Task to complete
Would you print the records below without changing anything?
Start of Dataset records
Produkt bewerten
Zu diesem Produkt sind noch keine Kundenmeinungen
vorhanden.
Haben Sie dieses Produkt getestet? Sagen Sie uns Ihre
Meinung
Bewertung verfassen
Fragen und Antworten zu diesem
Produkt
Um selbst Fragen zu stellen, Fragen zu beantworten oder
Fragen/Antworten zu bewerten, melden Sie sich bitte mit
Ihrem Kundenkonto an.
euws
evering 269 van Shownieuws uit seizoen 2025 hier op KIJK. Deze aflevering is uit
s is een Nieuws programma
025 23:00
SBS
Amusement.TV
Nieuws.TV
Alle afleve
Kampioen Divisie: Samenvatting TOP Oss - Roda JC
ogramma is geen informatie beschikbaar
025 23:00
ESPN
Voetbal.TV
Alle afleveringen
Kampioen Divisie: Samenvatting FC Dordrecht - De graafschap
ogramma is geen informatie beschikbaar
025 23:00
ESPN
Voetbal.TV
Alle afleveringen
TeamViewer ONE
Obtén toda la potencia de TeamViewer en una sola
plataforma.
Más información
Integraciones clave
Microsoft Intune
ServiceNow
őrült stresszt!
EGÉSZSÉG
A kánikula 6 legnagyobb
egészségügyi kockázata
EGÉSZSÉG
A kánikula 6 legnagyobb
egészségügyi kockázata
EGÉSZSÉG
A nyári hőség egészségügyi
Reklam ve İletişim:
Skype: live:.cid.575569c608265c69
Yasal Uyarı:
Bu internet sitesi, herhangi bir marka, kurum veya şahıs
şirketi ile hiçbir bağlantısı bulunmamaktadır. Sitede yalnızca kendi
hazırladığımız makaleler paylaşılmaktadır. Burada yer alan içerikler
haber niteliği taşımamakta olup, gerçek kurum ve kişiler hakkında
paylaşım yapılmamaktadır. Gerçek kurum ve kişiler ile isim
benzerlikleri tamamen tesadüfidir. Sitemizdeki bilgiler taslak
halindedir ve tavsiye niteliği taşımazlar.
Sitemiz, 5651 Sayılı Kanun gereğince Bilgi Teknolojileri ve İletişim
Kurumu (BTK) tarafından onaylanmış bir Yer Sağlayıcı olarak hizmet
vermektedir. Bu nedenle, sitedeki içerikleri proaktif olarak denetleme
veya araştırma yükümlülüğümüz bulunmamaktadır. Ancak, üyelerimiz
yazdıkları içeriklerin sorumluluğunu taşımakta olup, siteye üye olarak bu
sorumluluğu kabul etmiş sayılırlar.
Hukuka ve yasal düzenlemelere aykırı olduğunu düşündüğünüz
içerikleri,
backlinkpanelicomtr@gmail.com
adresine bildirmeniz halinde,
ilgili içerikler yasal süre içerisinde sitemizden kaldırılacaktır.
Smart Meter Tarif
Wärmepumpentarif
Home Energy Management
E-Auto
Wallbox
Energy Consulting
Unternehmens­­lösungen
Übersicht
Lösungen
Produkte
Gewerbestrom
End of Dataset records
Output for this exercise
Produkt bewerten
Zu diesem Produkt sind noch keine Kundenmeinungen
vorhanden.
Haben Sie dieses Produkt getestet? Sagen Sie uns Ihre
Meinung
Bewertung verfassen
Fragen und Antworten zu diesem
Produkt
Um selbst Fragen zu stellen, Fragen zu beantworten oder
Fragen/Antworten zu bewerten, melden Sie sich bitte mit
Ihrem Kundenkonto an.
euws
evering 269 van Shownieuws uit seizoen 2025 hier op KIJK. Deze aflevering is uit
s is een Nieuws programma
025 23:00
SBS
Amusement.TV
Nieuws.TV
Alle afleve
Kampioen Divisie: Samenvatting TOP Oss - Roda JC
ogramma is geen informatie beschikbaar
025 23:00
ESPN
Voetbal.TV
Alle afleveringen
Kampioen Divisie: Samenvatting FC Dordrecht - De graafschap
ogramma is geen informatie beschikbaar
025 23:00
ESPN
Voetbal.TV
Alle afleveringen
TeamViewer ONE
Obtén toda la potencia de TeamViewer en una sola
plataforma.
Más información
Integraciones clave
Microsoft Intune
ServiceNow
őrült stresszt!
EGÉSZSÉG
A kánikula 6 legnagyobb
egészségügyi kockázata
EGÉSZSÉG
A kánikula 6 legnagyobb
egészségügyi kockázata
EGÉSZSÉG
A nyári hőség egészségügyi
Reklam ve İletişim:
Skype: live:.cid.575569c608265c69
Yasal Uyarı:
Bu internet sitesi, herhangi bir marka, kurum veya şahıs
şirketi ile hiçbir bağlantısı bulunmamaktadır. Sitede yalnızca kendi
hazırladığımız makaleler paylaşılmaktadır. Burada yer alan içerikler
haber niteliği taşımamakta olup, gerçek kurum ve kişiler hakkında
paylaşım yapılmamaktadır. Gerçek kurum ve kişiler ile isim
benzerlikleri tamamen tesadüfidir. Sitemizdeki bilgiler taslak
halindedir ve tavsiye niteliği taşımazlar.
Sitemiz, 5651 Sayılı Kanun gereğince Bilgi Teknolojileri ve İletişim
Kurumu (BTK) tarafından onaylanmış bir Yer Sağlayıcı olarak hizmet
vermektedir. Bu nedenle, sitedeki içerikleri proaktif olarak denetleme
veya araştırma yükümlülüğümüz bulunmamaktadır. Ancak, üyelerimiz
yazdıkları içeriklerin sorumluluğunu taşımakta olup, siteye üye olarak bu
sorumluluğu kabul etmiş sayılırlar.
Hukuka ve yasal düzenlemelere aykırı olduğunu düşündüğünüz
içerikleri,
backlinkpanelicomtr@gmail.com
adresine bildirmeniz halinde,
ilgili içerikler yasal süre içerisinde sitemizden kaldırılacaktır.
Smart Meter Tarif
Wärmepumpentarif
Home Energy Management
E-Auto
Wallbox
Energy Consulting
Unternehmens­­lösungen
Übersicht
Lösungen
Produkte
Gewerbestrom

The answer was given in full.